Steve Siebold is one of the world’s foremost experts in the field of critical thinking and mental toughness training. He is the author of eight books, two of which are international bestsellers and have been called the gold standard in the field of psychological performance training. He says that in a free-market economy, anyone can make as much money as they want," That applies to 20-somethings. You have a low chance of getting wealthy working for someone else. Of course, you have a good chance of wealth if you work for a technology company that goes big, and your stock is worth a boatload, but those events are few and far between for the masses. It is not unknown that there are world-class executives that work and take a paycheck and make millions. Look at the highest-paid CEOs in the country. Working for someone is the slowest path to prosperity.
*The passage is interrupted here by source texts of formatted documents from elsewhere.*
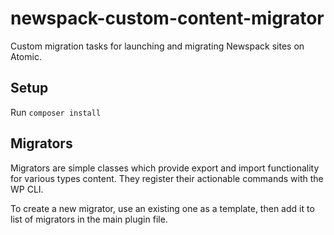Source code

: # newspack-custom-content-migrator
Custom migration tasks for launching and migrating Newspack sites on Atomic.

## Setup

Run `composer install`

## Migrators

Migrators are simple classes which provide export and import functionality for various types content. They register their actionable commands with the WP CLI.

To create a new migrator, use an existing one as a template, then add it to list of migrators in the main plugin file.

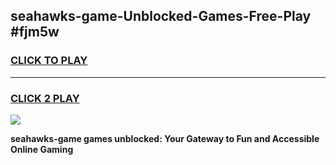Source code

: 
## seahawks-game-Unblocked-Games-Free-Play #fjm5w
<h3>
<a href="https://us.freeplayer.one?title=seahawks-game&ref=9M">CLICK TO PLAY</a></h3>
<hr>

<h3>
<a href="https://us.freeplayer.one?title=seahawks-game&ref=9M">CLICK 2 PLAY</a>
  
</h3>

<a href="https://us.freeplayer.one?title=seahawks-game&ref=9M"><img src="https://clearcache.store/games.png"></a>


**seahawks-game games unblocked: Your Gateway to Fun and Accessible Online Gaming**
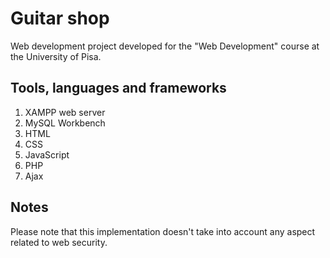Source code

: # Guitar shop

Web development project developed for the "Web Development" course at the University of Pisa. 

## Tools, languages and frameworks

1) XAMPP web server
2) MySQL Workbench
3) HTML
4) CSS
5) JavaScript
6) PHP
7) Ajax

## Notes
Please note that this implementation doesn't take into account any aspect related to web security.
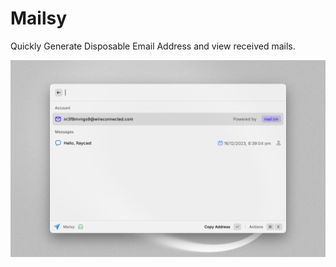 # Mailsy

Quickly Generate Disposable Email Address and view received mails.

![Mailsy](./metadata/Metadata.png)
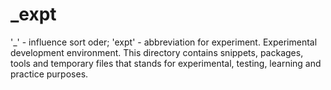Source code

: # \_expt

'\_' - influence sort oder; 'expt' - abbreviation for experiment. Experimental development environment.
This directory contains snippets, packages, tools and temporary files that stands for experimental, testing, learning and practice purposes.
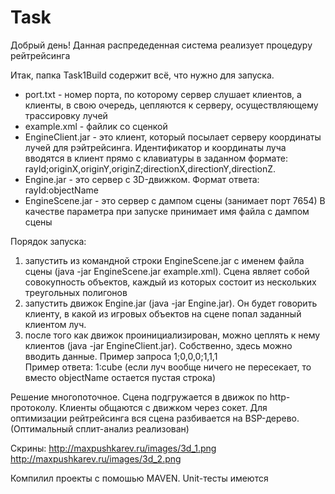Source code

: Task
==============================
Добрый день!
Данная распредеденная система реализует процедуру рейтрейсинга

Итак, папка Task1Build содержит всё, что нужно для запуска.

- port.txt - номер порта, по которому сервер слушает клиентов, а клиенты, в свою очередь, цепляются к серверу, осуществляющему трассировку лучей
- example.xml - файлик со сценкой
- EngineClient.jar - это клиент, который посылает серверу координаты лучей для рэйтрейсинга.
Идентификатор и координаты луча вводятся в клиент прямо с клавиатуры в заданном формате:
rayId;originX,originY,originZ;directionX,directionY,directionZ.
- Engine.jar - это сервер с 3D-движком. Формат ответа: rayId:objectName 
- EngineScene.jar - это сервер с дампом сцены (занимает порт 7654)
В качестве параметра при запуске принимает имя файла с дампом сцены

Порядок запуска:

1) запустить из командной строки EngineScene.jar с именем файла сцены (java -jar EngineScene.jar example.xml). Сцена являет собой совокупность объектов, каждый из которых состоит из нескольких треугольных полигонов
2) запустить движок Engine.jar (java -jar Engine.jar). Он будет говорить клиенту, в какой из игровых объектов на сцене попал заданный клиентом луч.
3) после того как движок проинициализирован, можно цеплять к нему клиентов (java -jar EngineClient.jar). Собственно, здесь можно вводить данные.
Пример запроса 1;0,0,0;1,1,1  
Пример ответа: 1:cube (если луч вообще ничего не пересекает, то вместо objectName остается пустая строка)

Решение многопоточное.
Сцена подгружается в движок по http-протоколу.
Клиенты общаются с движком через сокет.
Для оптимизации рейтрейсинга вся сцена разбивается на BSP-дерево. (Оптимальный сплит-анализ реализован)

Скрины:
http://maxpushkarev.ru/images/3d_1.png
http://maxpushkarev.ru/images/3d_2.png

Компилил проекты с помошью MAVEN.
Unit-тесты имеются
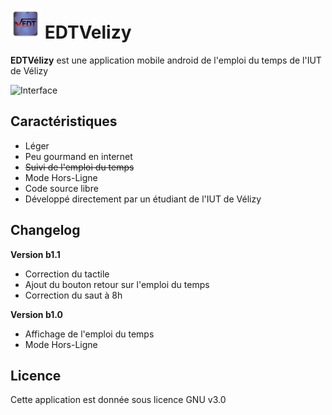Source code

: # <img src="https://github.com/Astropilot/EDTVelizy/blob/master/app/src/main/ic_logo-web.png" height="48px" width="48px" title="Icon" alt="Icon"/> EDTVelizy

**EDTVélizy** est une application mobile android de l'emploi du temps de l'IUT de Vélizy

![Interface](http://astropilot.altervista.org/appli/interface3.png)

## Caractéristiques

* Léger
* Peu gourmand en internet
* ~~Suivi de l'emploi du temps~~
* Mode Hors-Ligne
* Code source libre
* Développé directement par un étudiant de l'IUT de Vélizy

## Changelog

**Version b1.1**
* Correction du tactile
* Ajout du bouton retour sur l'emploi du temps
* Correction du saut à 8h

**Version b1.0**
* Affichage de l'emploi du temps
* Mode Hors-Ligne

## Licence

Cette application est donnée sous licence GNU v3.0
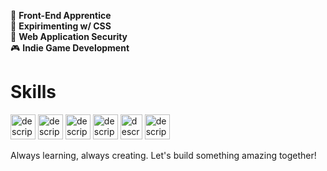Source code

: 🎨 **Front-End Apprentice**  \
🧪 **Expirimenting w/ CSS**  \
🔐 **Web Application Security**  \
🎮 **Indie Game Development**  

# Skills

<!-- HTML --> 
<img src="https://external-content.duckduckgo.com/iu/?u=https%3A%2F%2Fclipartcraft.com%2Fimages%2Fhtml5-logo-html-5-5.png&f=1&nofb=1&ipt=9a2b5bc3f364f151311c53a6011789a5cefa62c18edb0f330f467129ec9f9d25&ipo=images" alt="description" width="40" height="40"> <!-- CSS --> <img src="https://external-content.duckduckgo.com/iu/?u=https%3A%2F%2Fwww.diegovernan.com.br%2Fimages%2Fcss-logo.png&f=1&nofb=1&ipt=7e955d825942d06dd63499568013e6807c4583126379ae1b6dd39dc26e6c8ae8&ipo=images" alt="description" width="40" height="40"> <!-- JavaScript --> <img src="https://external-content.duckduckgo.com/iu/?u=https%3A%2F%2Flogospng.org%2Fdownload%2Fjavascript%2Flogo-javascript-1024.png&f=1&nofb=1&ipt=bc12601ecf0d627508f30b2bdaa711a696fb37d676da14061b377bfebb13fa24&ipo=images" alt="description" width="40" height="40"> <!-- TypeScript --> <img src="https://external-content.duckduckgo.com/iu/?u=https%3A%2F%2Flogospng.org%2Fdownload%2Ftypescript%2Ftypescript-4096.png&f=1&nofb=1&ipt=2e02d3dad03ea3ede86f0e1cbe0400483cad2c23c627411e788ef2deee9202ce&ipo=images" alt="description" width="40" height="40"> <!-- Svelte --> <img src="https://external-content.duckduckgo.com/iu/?u=https%3A%2F%2Fswiftlet.co.th%2Fwp-content%2Fuploads%2F2022%2F11%2F1200px-Svelte_Logo.svg.png&f=1&nofb=1&ipt=bd648100ce4477e25502a9d7a713623597347d188cf75b9bc340052d587f2822&ipo=images" alt="description" width="35" height="40"> <!-- Vite --> <img src="https://external-content.duckduckgo.com/iu/?u=https%3A%2F%2Fseeklogo.com%2Fimages%2FV%2Fvite-logo-BFD4283991-seeklogo.com.png&f=1&nofb=1&ipt=0e0339305749884854d3c57f1506a9c911b680aa0c54b43b42e6e603dbfa494c&ipo=images" alt="description" width="40" height="40"> 



Always learning, always creating. Let's build something amazing together!

<!--
> [!NOTE]  
> Highlights information that users should take into account, even when skimming.

> [!TIP]
> Optional information to help a user be more successful.

> [!IMPORTANT]  
> Crucial information necessary for users to succeed.

> [!WARNING]  
> Critical content demanding immediate user attention due to potential risks.

> [!CAUTION]
> Negative potential consequences of an action.
-->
While world class people continue starting businesses and building fortunes, ordinary people settle for steady paychecks and miss out on the opportunity to accumulate wealth.
"The masses almost guarantee themselves a life of financial mediocrity by staying in a job with a modest salary and yearly pay raises," Siebold says.
7. Shoot for $10 million, not $1 million
If you want to shoot for a million, then shoot for 10 million. There is no shortage of opportunities or money on this planet, so think big. Have confidence that you can do it.
One way for greater earnings is to increase your streams of income. As I notted in a prior video,Thomas C. Corley did a five-year study of self-made millionaires. He found that many of them develop multiple streams of income:
65% had three streams,
45% had four streams,
and 29% had five or more streams.
These streams include real-estate rentals, stock market investments, and part-ownership in a side business. You can take some risks at 20—everything from a new job or making a new investment. You are young and can recover from your mistakes. Making mistakes will give you great life experiences, and you will learn and modify your behavior.
8. Get credit and understand that a credit score is one of the essential tools you can use. Get a credit card as soon as you can to establish credit, even if it is a secured credit card where you can only spend the amount of money you deposit into the account.l You want to build up your credit score slowly over time. Don’t go over your credit limit, pay everything in full at the end of the month, and understand the penalties if you screw up. Credit scores come into play from everything to buying a car, renting an apartment, and eventually buying a home. Whatever credit card you get to start with a low credit limit so you are sure you can pay everything off at the end of the month. Once you are a master of this technique, apply for another card with a larger credit limit. Start using that card and pay off your balance every month. You will be on your way to a perfect credit score. Remember, the higher your credit score, the cheaper it will be to get additional credit and your interest rates on car loans and mortgages will be lower.